::: Supplied text :::

In a bull market, things go right. That's just what happens. Worries are quashed. Objections are rebutted. Fears aren't stoked, they are quelled. Most important, bull markets emphasize the positive, eliminate the negative and don't short Mr. In-Between.
Let's start with some big winners. Last night we learned that U.S. officials were investigating a rigging of the gold market by some very large banks. We're all used to what happens after that news, right? Immediately the targets are hit, and as is too often the case, one of them is JPMorgan Chase (JPM). Just when the stock looked like it was going to break out, we get this investigation and like chutes and ladders, this one looks like it is headed right back down into oblivion.
But not in this market.
In this market JPMorgan convenes an analyst meeting and tells people it is going to charge for deposits because under the new capital rules, the bank is penalized for having too much capital.
So, the stock doesn't go down at all and looks flat before the market opens. Some had hoped that JPMorgan might split up the bank into easier-to-manage morsels. Nope, in a session that should have been accompanied by Al Green's Let's Stay Together, the bank's CEO explained why a split up would not be advantageous. The stock then goes higher still!

:::

Copy out the bull-market commentary above word for word, from its first sentence to its last.

::: Supplied material :::

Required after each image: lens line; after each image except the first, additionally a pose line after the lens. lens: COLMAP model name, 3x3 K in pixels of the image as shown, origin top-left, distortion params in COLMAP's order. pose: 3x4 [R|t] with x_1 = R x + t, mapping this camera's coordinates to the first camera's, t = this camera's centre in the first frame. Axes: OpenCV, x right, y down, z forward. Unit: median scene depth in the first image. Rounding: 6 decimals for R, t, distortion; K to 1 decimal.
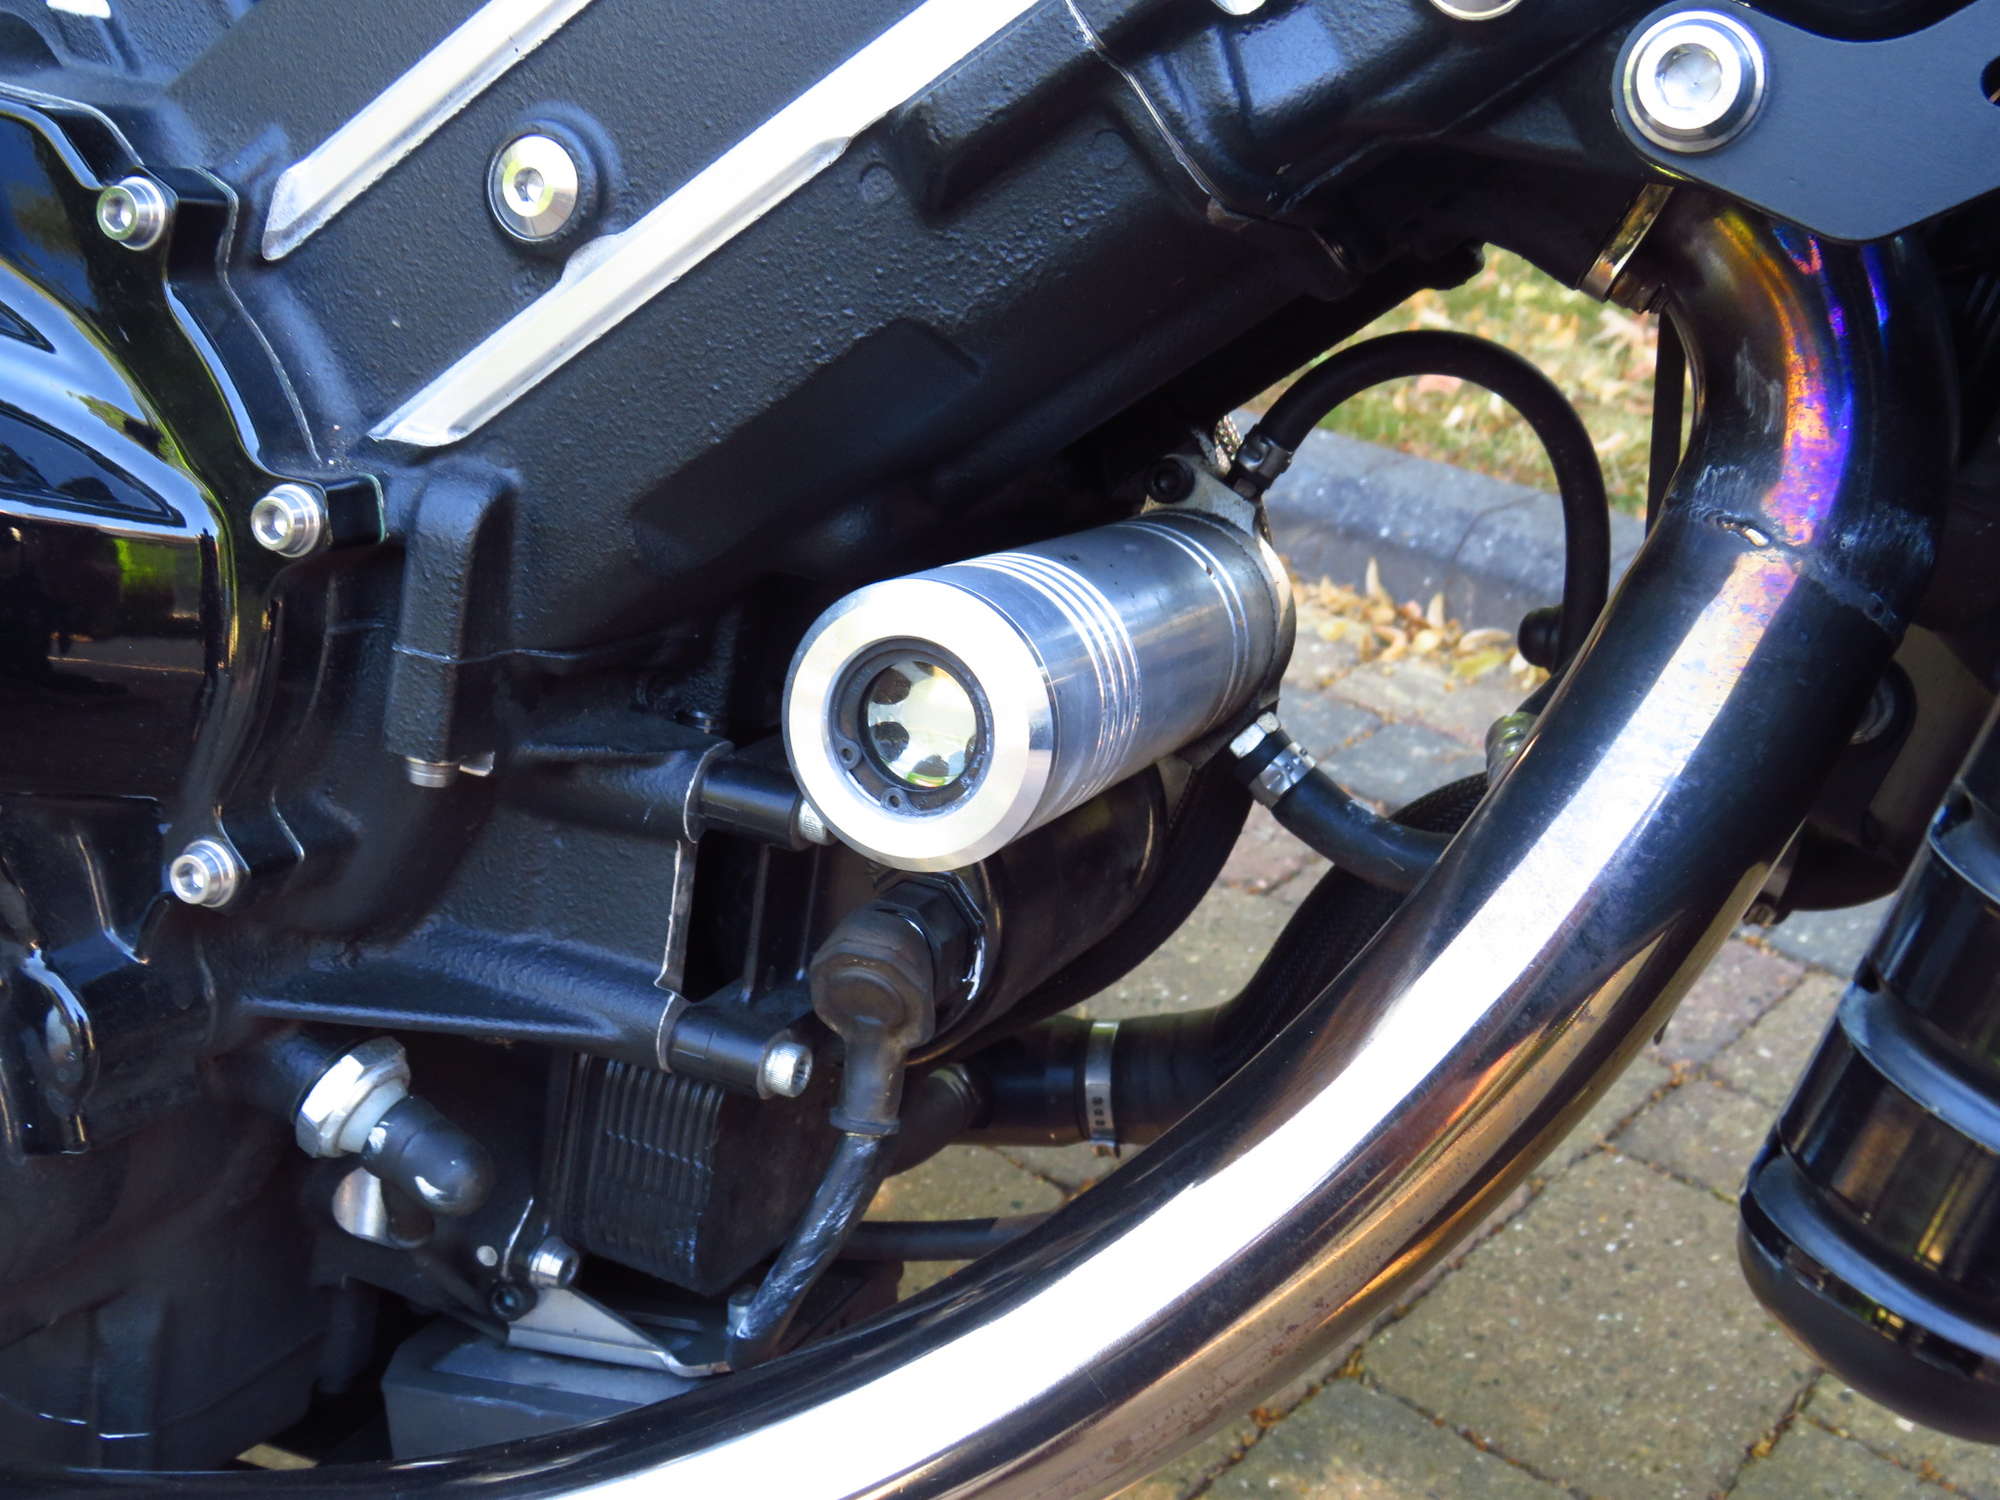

:::

## Result of this exercise
In a bull market, things go right. That's just what happens. Worries are quashed. Objections are rebutted. Fears aren't stoked, they are quelled. Most important, bull markets emphasize the positive, eliminate the negative and don't short Mr. In-Between.
Let's start with some big winners. Last night we learned that U.S. officials were investigating a rigging of the gold market by some very large banks. We're all used to what happens after that news, right? Immediately the targets are hit, and as is too often the case, one of them is JPMorgan Chase (JPM). Just when the stock looked like it was going to break out, we get this investigation and like chutes and ladders, this one looks like it is headed right back down into oblivion.
But not in this market.
In this market JPMorgan convenes an analyst meeting and tells people it is going to charge for deposits because under the new capital rules, the bank is penalized for having too much capital.
So, the stock doesn't go down at all and looks flat before the market opens. Some had hoped that JPMorgan might split up the bank into easier-to-manage morsels. Nope, in a session that should have been accompanied by Al Green's Let's Stay Together, the bank's CEO explained why a split up would not be advantageous. The stock then goes higher still!